• Dataset entries:
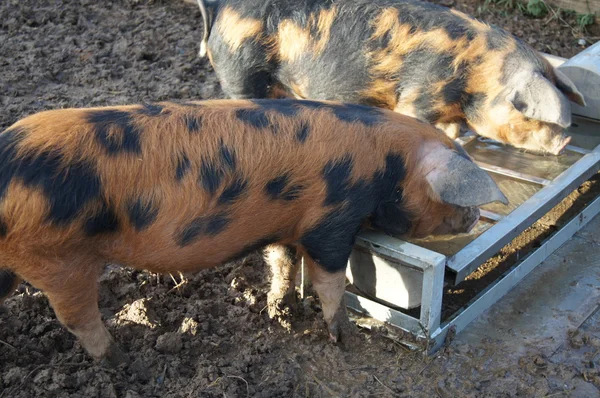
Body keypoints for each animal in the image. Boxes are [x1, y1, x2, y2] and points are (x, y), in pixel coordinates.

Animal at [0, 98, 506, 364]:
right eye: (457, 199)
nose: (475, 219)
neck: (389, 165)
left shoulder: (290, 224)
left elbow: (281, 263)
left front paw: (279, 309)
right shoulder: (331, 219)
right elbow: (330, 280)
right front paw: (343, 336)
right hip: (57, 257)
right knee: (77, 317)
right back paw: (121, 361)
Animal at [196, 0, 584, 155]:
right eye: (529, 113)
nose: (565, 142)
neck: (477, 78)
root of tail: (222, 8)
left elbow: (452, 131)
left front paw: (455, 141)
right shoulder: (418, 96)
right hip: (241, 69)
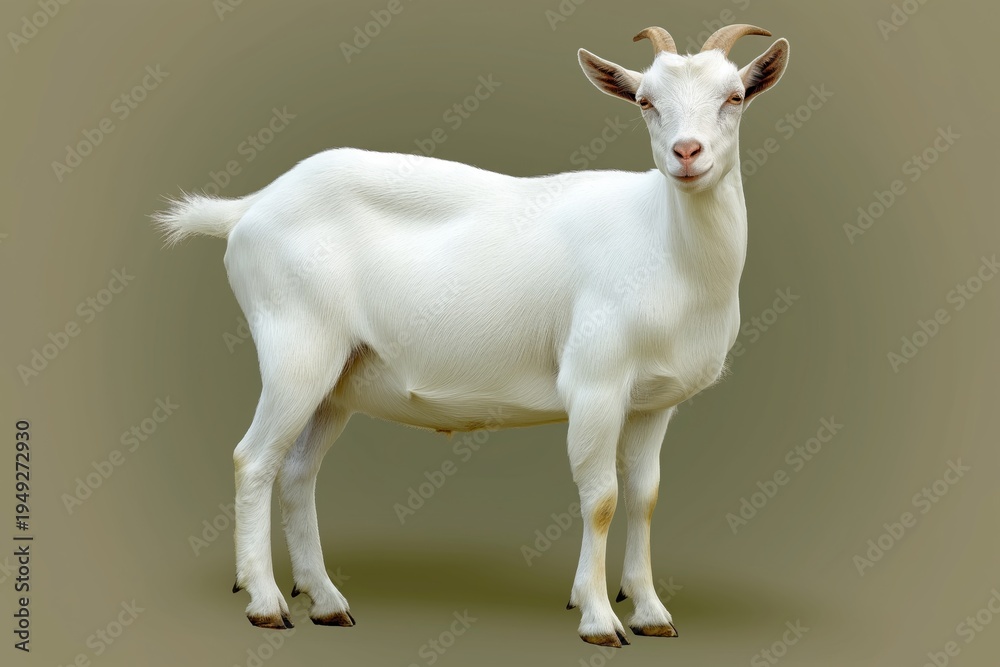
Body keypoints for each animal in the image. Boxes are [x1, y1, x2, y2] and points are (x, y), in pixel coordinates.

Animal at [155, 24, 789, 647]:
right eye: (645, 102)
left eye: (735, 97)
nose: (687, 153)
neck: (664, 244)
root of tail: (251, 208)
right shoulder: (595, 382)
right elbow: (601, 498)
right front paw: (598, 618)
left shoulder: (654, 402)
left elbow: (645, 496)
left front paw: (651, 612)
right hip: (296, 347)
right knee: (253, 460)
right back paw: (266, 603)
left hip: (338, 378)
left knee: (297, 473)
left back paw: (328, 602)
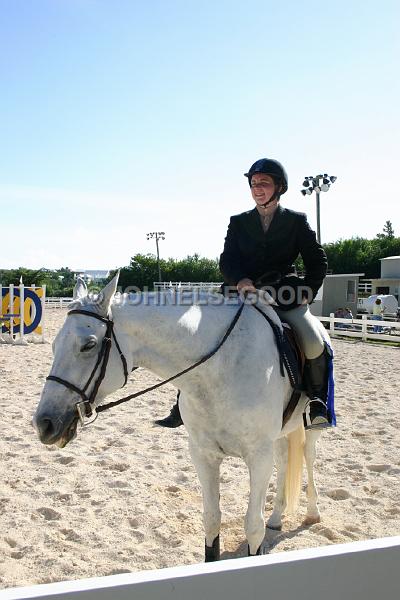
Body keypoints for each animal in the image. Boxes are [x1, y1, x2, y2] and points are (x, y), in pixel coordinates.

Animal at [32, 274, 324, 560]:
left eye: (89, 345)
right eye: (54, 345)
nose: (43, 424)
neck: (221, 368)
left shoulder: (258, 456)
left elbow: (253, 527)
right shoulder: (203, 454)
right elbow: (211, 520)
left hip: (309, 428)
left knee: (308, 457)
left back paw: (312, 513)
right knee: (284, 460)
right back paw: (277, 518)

• Task details:
Each record above must be retyped exactly as given, with the images excluded.

• Your response:
Body keypoints for each animal in the image. Boxes are [x1, y1, x2, y2] and points are (x, y), in pixel coordinates.

Animal at [0, 98, 506, 364]:
right eye: (457, 199)
nose: (475, 219)
neck: (389, 165)
left shoulder: (290, 224)
left elbow: (281, 263)
left front paw: (279, 309)
right shoulder: (331, 219)
right elbow: (330, 280)
right front paw: (343, 336)
right hip: (57, 257)
right knee: (77, 317)
right back paw: (121, 361)
Animal at [196, 0, 584, 155]:
right eye: (529, 113)
nose: (565, 142)
neck: (477, 78)
root of tail: (222, 8)
left elbow: (452, 131)
left front paw: (455, 141)
right shoulder: (418, 96)
right hip: (241, 69)
Body keypoints for each animal in the image. Boxes are [x1, y1, x2, y2] and points are (x, y), in pixel coordinates.

Animal at [155, 24, 789, 647]:
right eye: (645, 102)
left eye: (735, 97)
nose: (687, 153)
neck: (664, 244)
root of tail: (251, 208)
right shoulder: (595, 382)
right elbow: (601, 498)
right front paw: (598, 618)
left shoulder: (654, 402)
left elbow: (645, 496)
left front paw: (651, 612)
right hip: (296, 347)
right knee: (253, 460)
right back paw: (266, 603)
left hip: (338, 378)
left knee: (297, 473)
left back paw: (328, 602)
Body keypoints for each animal in the image. Boxes are [x1, y1, x2, y2] and points are (x, y), in pixel coordinates.

Animal at [32, 274, 324, 560]:
left eye: (89, 345)
right eye: (54, 345)
nose: (43, 424)
neck: (221, 368)
left shoulder: (258, 456)
left elbow: (253, 527)
right shoulder: (203, 454)
right elbow: (211, 520)
left hip: (309, 428)
left knee: (308, 457)
left back paw: (312, 513)
right knee: (284, 460)
right back paw: (277, 518)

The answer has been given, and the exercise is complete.